Your assignment: Your job is to retype the whole listing exactly.

·····

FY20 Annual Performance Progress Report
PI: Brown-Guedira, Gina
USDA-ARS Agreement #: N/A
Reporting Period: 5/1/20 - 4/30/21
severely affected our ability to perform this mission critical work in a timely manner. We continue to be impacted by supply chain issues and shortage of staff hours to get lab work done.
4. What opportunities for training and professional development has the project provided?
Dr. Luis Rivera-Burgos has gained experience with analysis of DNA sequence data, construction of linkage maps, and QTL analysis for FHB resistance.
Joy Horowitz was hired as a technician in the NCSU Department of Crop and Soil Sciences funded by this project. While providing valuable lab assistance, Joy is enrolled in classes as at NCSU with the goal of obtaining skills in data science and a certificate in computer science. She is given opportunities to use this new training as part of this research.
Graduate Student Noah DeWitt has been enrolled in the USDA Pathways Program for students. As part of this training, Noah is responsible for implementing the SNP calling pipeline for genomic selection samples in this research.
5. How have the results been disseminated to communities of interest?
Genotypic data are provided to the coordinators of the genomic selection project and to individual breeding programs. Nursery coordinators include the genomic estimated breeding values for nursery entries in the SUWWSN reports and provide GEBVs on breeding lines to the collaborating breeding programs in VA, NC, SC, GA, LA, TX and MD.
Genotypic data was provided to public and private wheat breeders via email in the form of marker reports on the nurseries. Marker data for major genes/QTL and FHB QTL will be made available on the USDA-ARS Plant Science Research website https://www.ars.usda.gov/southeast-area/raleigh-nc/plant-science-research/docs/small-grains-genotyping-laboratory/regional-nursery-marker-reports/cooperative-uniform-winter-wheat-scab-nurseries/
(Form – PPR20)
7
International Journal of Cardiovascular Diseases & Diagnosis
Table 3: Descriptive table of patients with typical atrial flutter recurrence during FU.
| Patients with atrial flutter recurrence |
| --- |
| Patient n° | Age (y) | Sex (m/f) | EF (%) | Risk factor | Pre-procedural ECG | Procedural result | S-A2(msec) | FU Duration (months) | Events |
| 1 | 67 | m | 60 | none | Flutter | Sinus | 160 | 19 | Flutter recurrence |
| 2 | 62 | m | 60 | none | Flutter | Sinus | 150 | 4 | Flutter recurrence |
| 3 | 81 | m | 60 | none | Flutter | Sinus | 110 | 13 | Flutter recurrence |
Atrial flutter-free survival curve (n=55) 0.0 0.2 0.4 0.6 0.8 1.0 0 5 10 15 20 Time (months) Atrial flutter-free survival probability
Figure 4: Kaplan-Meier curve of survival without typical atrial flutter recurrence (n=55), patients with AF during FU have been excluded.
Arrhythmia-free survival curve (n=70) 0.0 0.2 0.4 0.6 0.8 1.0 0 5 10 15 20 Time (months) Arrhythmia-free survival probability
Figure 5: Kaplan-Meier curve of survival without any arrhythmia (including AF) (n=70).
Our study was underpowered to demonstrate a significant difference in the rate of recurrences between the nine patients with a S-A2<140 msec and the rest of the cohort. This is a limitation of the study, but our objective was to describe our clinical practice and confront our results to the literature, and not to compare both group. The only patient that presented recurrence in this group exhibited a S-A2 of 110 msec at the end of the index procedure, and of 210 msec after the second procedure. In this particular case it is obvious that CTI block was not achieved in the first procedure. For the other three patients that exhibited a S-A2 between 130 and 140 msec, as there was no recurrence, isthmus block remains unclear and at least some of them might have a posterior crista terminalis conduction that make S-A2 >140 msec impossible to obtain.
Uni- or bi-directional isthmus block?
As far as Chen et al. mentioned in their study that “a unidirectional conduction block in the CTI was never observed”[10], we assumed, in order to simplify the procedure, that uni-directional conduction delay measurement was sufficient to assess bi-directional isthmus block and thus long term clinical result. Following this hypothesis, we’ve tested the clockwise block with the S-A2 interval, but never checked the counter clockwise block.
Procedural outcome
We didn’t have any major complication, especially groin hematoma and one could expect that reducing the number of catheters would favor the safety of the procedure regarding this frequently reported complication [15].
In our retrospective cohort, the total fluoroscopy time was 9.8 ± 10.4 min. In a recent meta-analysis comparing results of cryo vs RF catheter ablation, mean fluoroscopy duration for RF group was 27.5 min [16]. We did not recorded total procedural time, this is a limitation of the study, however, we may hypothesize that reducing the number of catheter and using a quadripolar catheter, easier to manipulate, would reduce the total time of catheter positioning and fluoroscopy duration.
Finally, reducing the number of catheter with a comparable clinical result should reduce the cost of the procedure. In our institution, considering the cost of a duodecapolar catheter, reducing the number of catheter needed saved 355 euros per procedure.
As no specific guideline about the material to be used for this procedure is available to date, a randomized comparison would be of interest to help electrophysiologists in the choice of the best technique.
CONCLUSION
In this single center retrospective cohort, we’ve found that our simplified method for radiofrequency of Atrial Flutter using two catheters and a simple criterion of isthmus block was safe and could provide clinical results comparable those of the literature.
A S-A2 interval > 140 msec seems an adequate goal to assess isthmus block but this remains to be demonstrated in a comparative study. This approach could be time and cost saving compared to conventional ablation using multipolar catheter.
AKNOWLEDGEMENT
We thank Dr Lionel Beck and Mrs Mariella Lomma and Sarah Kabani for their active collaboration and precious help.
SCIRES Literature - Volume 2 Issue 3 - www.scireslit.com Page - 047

·····

Solution for this problem:
FY20 Annual Performance Progress Report
PI: Brown-Guedira, Gina
USDA-ARS Agreement #: N/A
Reporting Period: 5/1/20 - 4/30/21
severely affected our ability to perform this mission critical work in a timely manner. We continue to be impacted by supply chain issues and shortage of staff hours to get lab work done.
4. What opportunities for training and professional development has the project provided?
Dr. Luis Rivera-Burgos has gained experience with analysis of DNA sequence data, construction of linkage maps, and QTL analysis for FHB resistance.
Joy Horowitz was hired as a technician in the NCSU Department of Crop and Soil Sciences funded by this project. While providing valuable lab assistance, Joy is enrolled in classes as at NCSU with the goal of obtaining skills in data science and a certificate in computer science. She is given opportunities to use this new training as part of this research.
Graduate Student Noah DeWitt has been enrolled in the USDA Pathways Program for students. As part of this training, Noah is responsible for implementing the SNP calling pipeline for genomic selection samples in this research.
5. How have the results been disseminated to communities of interest?
Genotypic data are provided to the coordinators of the genomic selection project and to individual breeding programs. Nursery coordinators include the genomic estimated breeding values for nursery entries in the SUWWSN reports and provide GEBVs on breeding lines to the collaborating breeding programs in VA, NC, SC, GA, LA, TX and MD.
Genotypic data was provided to public and private wheat breeders via email in the form of marker reports on the nurseries. Marker data for major genes/QTL and FHB QTL will be made available on the USDA-ARS Plant Science Research website https://www.ars.usda.gov/southeast-area/raleigh-nc/plant-science-research/docs/small-grains-genotyping-laboratory/regional-nursery-marker-reports/cooperative-uniform-winter-wheat-scab-nurseries/
(Form – PPR20)
7
International Journal of Cardiovascular Diseases & Diagnosis
Table 3: Descriptive table of patients with typical atrial flutter recurrence during FU.
| Patients with atrial flutter recurrence |
| --- |
| Patient n° | Age (y) | Sex (m/f) | EF (%) | Risk factor | Pre-procedural ECG | Procedural result | S-A2(msec) | FU Duration (months) | Events |
| 1 | 67 | m | 60 | none | Flutter | Sinus | 160 | 19 | Flutter recurrence |
| 2 | 62 | m | 60 | none | Flutter | Sinus | 150 | 4 | Flutter recurrence |
| 3 | 81 | m | 60 | none | Flutter | Sinus | 110 | 13 | Flutter recurrence |
Atrial flutter-free survival curve (n=55) 0.0 0.2 0.4 0.6 0.8 1.0 0 5 10 15 20 Time (months) Atrial flutter-free survival probability
Figure 4: Kaplan-Meier curve of survival without typical atrial flutter recurrence (n=55), patients with AF during FU have been excluded.
Arrhythmia-free survival curve (n=70) 0.0 0.2 0.4 0.6 0.8 1.0 0 5 10 15 20 Time (months) Arrhythmia-free survival probability
Figure 5: Kaplan-Meier curve of survival without any arrhythmia (including AF) (n=70).
Our study was underpowered to demonstrate a significant difference in the rate of recurrences between the nine patients with a S-A2<140 msec and the rest of the cohort. This is a limitation of the study, but our objective was to describe our clinical practice and confront our results to the literature, and not to compare both group. The only patient that presented recurrence in this group exhibited a S-A2 of 110 msec at the end of the index procedure, and of 210 msec after the second procedure. In this particular case it is obvious that CTI block was not achieved in the first procedure. For the other three patients that exhibited a S-A2 between 130 and 140 msec, as there was no recurrence, isthmus block remains unclear and at least some of them might have a posterior crista terminalis conduction that make S-A2 >140 msec impossible to obtain.
Uni- or bi-directional isthmus block?
As far as Chen et al. mentioned in their study that “a unidirectional conduction block in the CTI was never observed”[10], we assumed, in order to simplify the procedure, that uni-directional conduction delay measurement was sufficient to assess bi-directional isthmus block and thus long term clinical result. Following this hypothesis, we’ve tested the clockwise block with the S-A2 interval, but never checked the counter clockwise block.
Procedural outcome
We didn’t have any major complication, especially groin hematoma and one could expect that reducing the number of catheters would favor the safety of the procedure regarding this frequently reported complication [15].
In our retrospective cohort, the total fluoroscopy time was 9.8 ± 10.4 min. In a recent meta-analysis comparing results of cryo vs RF catheter ablation, mean fluoroscopy duration for RF group was 27.5 min [16]. We did not recorded total procedural time, this is a limitation of the study, however, we may hypothesize that reducing the number of catheter and using a quadripolar catheter, easier to manipulate, would reduce the total time of catheter positioning and fluoroscopy duration.
Finally, reducing the number of catheter with a comparable clinical result should reduce the cost of the procedure. In our institution, considering the cost of a duodecapolar catheter, reducing the number of catheter needed saved 355 euros per procedure.
As no specific guideline about the material to be used for this procedure is available to date, a randomized comparison would be of interest to help electrophysiologists in the choice of the best technique.
CONCLUSION
In this single center retrospective cohort, we’ve found that our simplified method for radiofrequency of Atrial Flutter using two catheters and a simple criterion of isthmus block was safe and could provide clinical results comparable those of the literature.
A S-A2 interval > 140 msec seems an adequate goal to assess isthmus block but this remains to be demonstrated in a comparative study. This approach could be time and cost saving compared to conventional ablation using multipolar catheter.
AKNOWLEDGEMENT
We thank Dr Lionel Beck and Mrs Mariella Lomma and Sarah Kabani for their active collaboration and precious help.
SCIRES Literature - Volume 2 Issue 3 - www.scireslit.com Page - 047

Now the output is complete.